It’s a big day in Sacramento today. A brand new IKEA store opened here. Big time stuff. Is IKEA a national chain? I just looked it up and it looks like it’s pretty national, but tends to hover near the coasts. That makes sense, somehow European furniture doesn’t seem like a great fit with the southern states decor. But then again, I think crappy furniture defies borders, so it probably won’t be long before the middle of the country is on board with IKEA as well.
If you’ve never been in an IKEA store it is hard to adequately explain just how big they are. When I lived down in LA I went to the Burbank IKEA and honestly got lost inside of it for a good hour. Not in the “I’m mosying around, just looking at stuff and oh, there goes an hour” type of lost. I’m talking “I have no idea whatsoever how to get out of this store and I keep going through doorways but they aren’t leading me any closer to the outside world” lost. I felt like I was in a human sized rat maze and I was the stupid rat that was so not getting the cheese.
IKEA is set up kinda like casinos I think, where they don’t really want you to be able to see outside. Once you enter the doors you are in another world and there is no need for you to have any visual contact with the world you left behind. Hours and days and months can pass and you are still roaming around picking out the perfect spoon or bean bag. This design was my main problem when trying to get out of the store in Burbank. With no windows to see out of I had no idea what direction I was facing and what direction I should be facing to get out of the store.

_Entries supplied_

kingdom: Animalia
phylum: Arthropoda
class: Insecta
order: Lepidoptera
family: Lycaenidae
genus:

_What you will do_
a: According to the IKEA passage, in which IKEA store did the writer get lost while living in LA?
b: Repeat the IKEA passage word for word, everything from "It’s a big day" down to "IKEA as well.".

_Expected answers_
a: The Burbank IKEA.

b:
It’s a big day in Sacramento today. A brand new IKEA store opened here. Big time stuff. Is IKEA a national chain? I just looked it up and it looks like it’s pretty national, but tends to hover near the coasts. That makes sense, somehow European furniture doesn’t seem like a great fit with the southern states decor. But then again, I think crappy furniture defies borders, so it probably won’t be long before the middle of the country is on board with IKEA as well.